Bratkowski, whose given name of Edmund Raymond had little to do with the one he was known by, died Monday at his home in Santa Rosa, Fla. He was 88.
Bratkowski forever will be known as one of the greatest passers of all time, a reputation that began with his time as quarterback of the Georgia Bulldogs. “The Brat,” his nickname then, was a two-time All-SEC selection and two-time SEC passing champion playing for the Bulldogs in 1952-53. That he did that while playing for some of Georgia’s less-competitive teams makes it an even more incredible accomplishment.

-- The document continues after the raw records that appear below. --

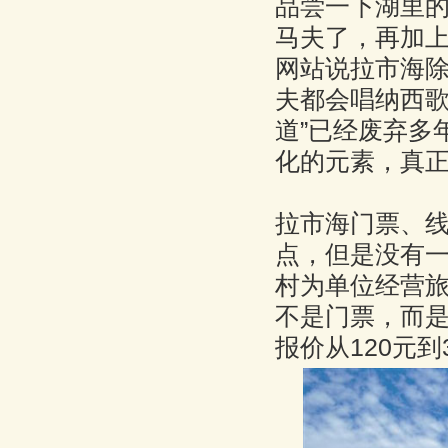
品尝一下湖里的
马夫了，再加
网站说拉市海
夫都会唱纳西歌
道”已经废弃多
化的元素，真
拉市海门票、
点，但是没有
村为单位经营
不是门票，而
报价从120元到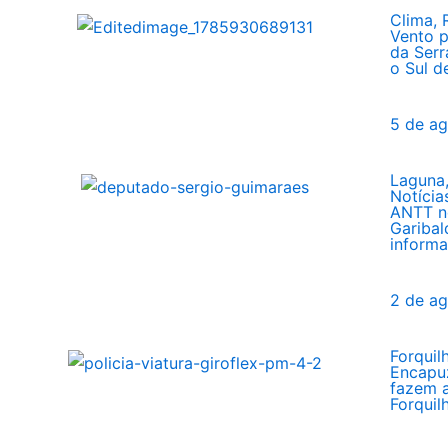
Clima
,
Vento 
da Serr
o Sul d
5 de a
Laguna
Notícia
ANTT ne
Garibal
inform
2 de a
Forquil
Encapuz
fazem 
Forquil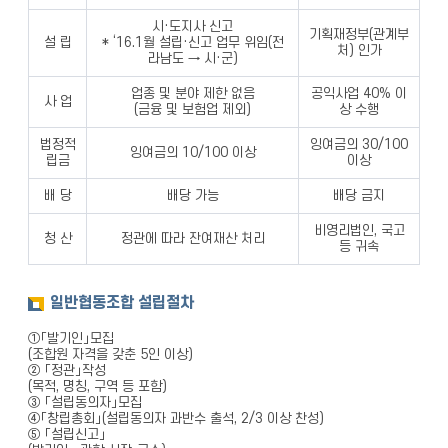
시·도지사 신고
기획재정부(관계부
설 립
* ‘16.1월 설립·신고 업무 위임(전
처) 인가
라남도 → 시·군)
업종 및 분야 제한 없음
공익사업 40% 이
사 업
(금융 및 보험업 제외)
상 수행
법정적
잉여금의 30/100
잉여금의 10/100 이상
립금
이상
배 당
배당 가능
배당 금지
비영리법인, 국고
청 산
정관에 따라 잔여재산 처리
등 귀속
일반협동조합 설립절차
①「발기인」모집
(조합원 자격을 갖춘 5인 이상)
② 「정관」작성
(목적, 명칭, 구역 등 포함)
③ 「설립동의자」모집
④「창립총회」(설립동의자 과반수 출석, 2/3 이상 찬성)
⑤ 「설립신고」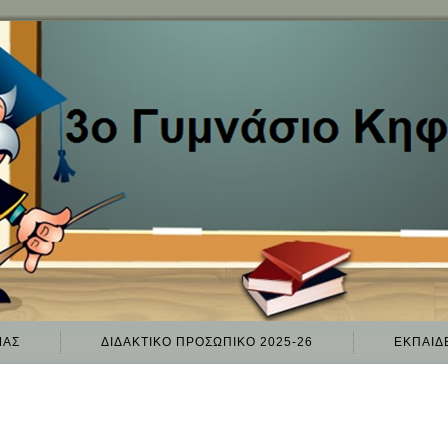
ΜΑΣ
ΔΙΔΑΚΤΙΚΌ ΠΡΟΣΩΠΙΚΌ 2025-26
ΕΚΠΑΙΔ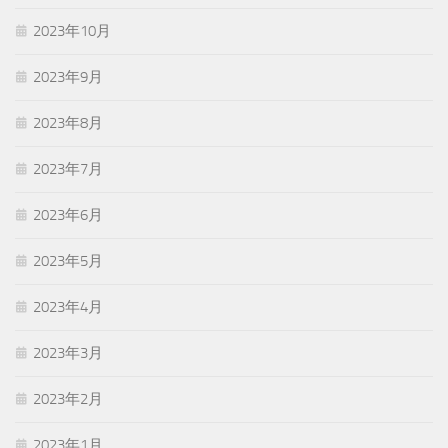
2023年10月
2023年9月
2023年8月
2023年7月
2023年6月
2023年5月
2023年4月
2023年3月
2023年2月
2023年1月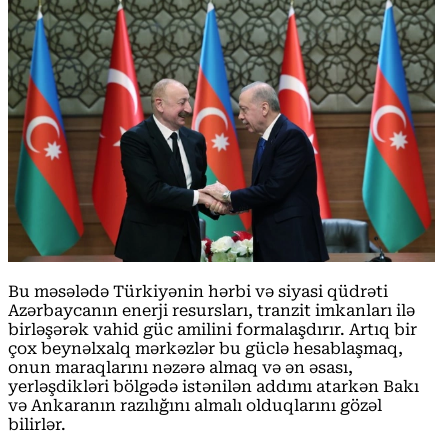
Bu məsələdə Türkiyənin hərbi və siyasi qüdrəti
Azərbaycanın enerji resursları, tranzit imkanları ilə
birləşərək vahid güc amilini formalaşdırır. Artıq bir
çox beynəlxalq mərkəzlər bu güclə hesablaşmaq,
onun maraqlarını nəzərə almaq və ən əsası,
yerləşdikləri bölgədə istənilən addımı atarkən Bakı
və Ankaranın razılığını almalı olduqlarını gözəl
bilirlər.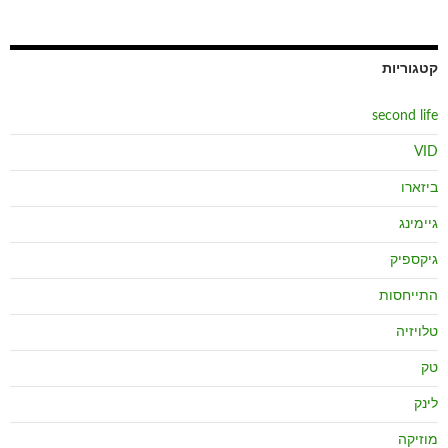
קטגוריות
second life
VID
ביזארו
גיימינג
גיקספיק
התייחסות
טלויזיה
טק
לינק
מוזיקה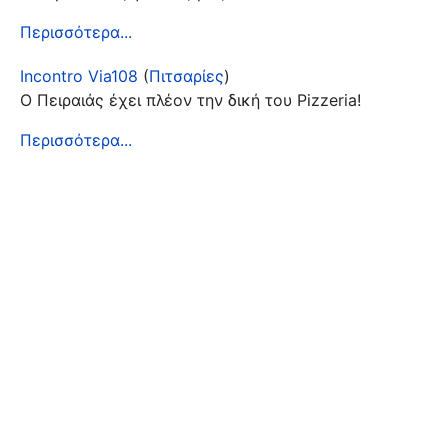
Περισσότερα...
Incontro Via108
(
Πιτσαρίες
)
Ο Πειραιάς έχει πλέον την δική του Pizzeria!
Περισσότερα...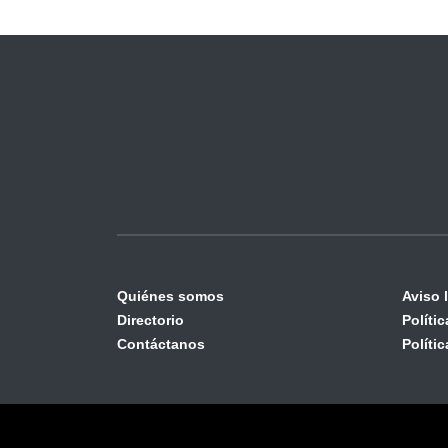
Quiénes somos
Aviso 
Directorio
Políti
Contáctanos
Políti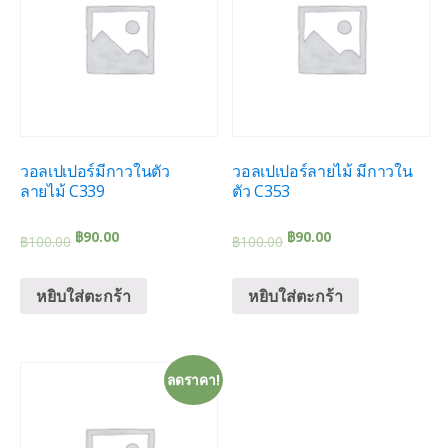
วอลเปเปอร์มีกาวในตัว
วอลเปเปอร์ลายไม้ มีกาวใน
ลายไม้ C339
ตัว C353
฿
90.00
฿
90.00
฿
100.00
฿
100.00
หยิบใส่ตะกร้า
หยิบใส่ตะกร้า
ลดราคา!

Bratkowski established virtually every passing record at a time when grinding out 10-7 wins was the preferred strategy of the day. Bratkowski passed for 1,824 yards in 1952 and 1,461 yards in 1953 and finished his career with 4,836 career passing yards. These feats were recognized by the more progressive NFL. After throwing touchdown passes of 50 and 60 yards in the Senior Bowl all-star game, Bratkowski was a second-round NFL draft selection and embarked on a 14-year pro career with the Chicago Bears, Los Angeles Rams, and Green Bay Packers.
But he was best known as Bart Starr’s backup, and best friend.
“Oh, they were very, very close,” UGA historian Loran Smith said of the two Packers’ quarterbacks. “Not just during the season, but their families were close and they spent time together year-round.”
Smith remembers Bratkowski as a football player who could truly do it all.
“One year, he led the nation in passing, punting and interceptions,” Smith said. “That’d be interceptions thrown. But he was truly exceptional throwing the football. He just got caught up being at Georgia during the time of one-platoon football.”
Actually, Bratkowski led the nation in passing in ’52 and punting in ’53.
Bratkowski remained an expert on passing into his final years. After his playing days, Bratkowski became a longtime NFL offensive coordinator. And even after retirement, his services were being sought.
Former Florida star Tim Tebow hired Bratkowski as his personal passing coach in 2010 as Tebow tried to make his way with the Denver Broncos.
Finally settling on Santa Rosa Beach in the Florida panhandle, Bratkowski turned his attention to assisting in hurricane relief efforts.
Bratkowksi belongs to the Georgia Sports Hall of Fame (inducted in 1980), the National Polish-American Sports Hall of Fame (1995) and the UGA's Circle of Honor (2006) in addition to the Packers Hall of Fame (1989).
A funeral service will be held at 11 a.m. Monday at Saint Rita’ Catholic Church, 137 Moll Drive, Santa Rosa Beach, Florida 32459 with Father Michael Hartley officiating. Burial is to follow at Gulf Cemetery with military honors provided by the U.S. Air Force.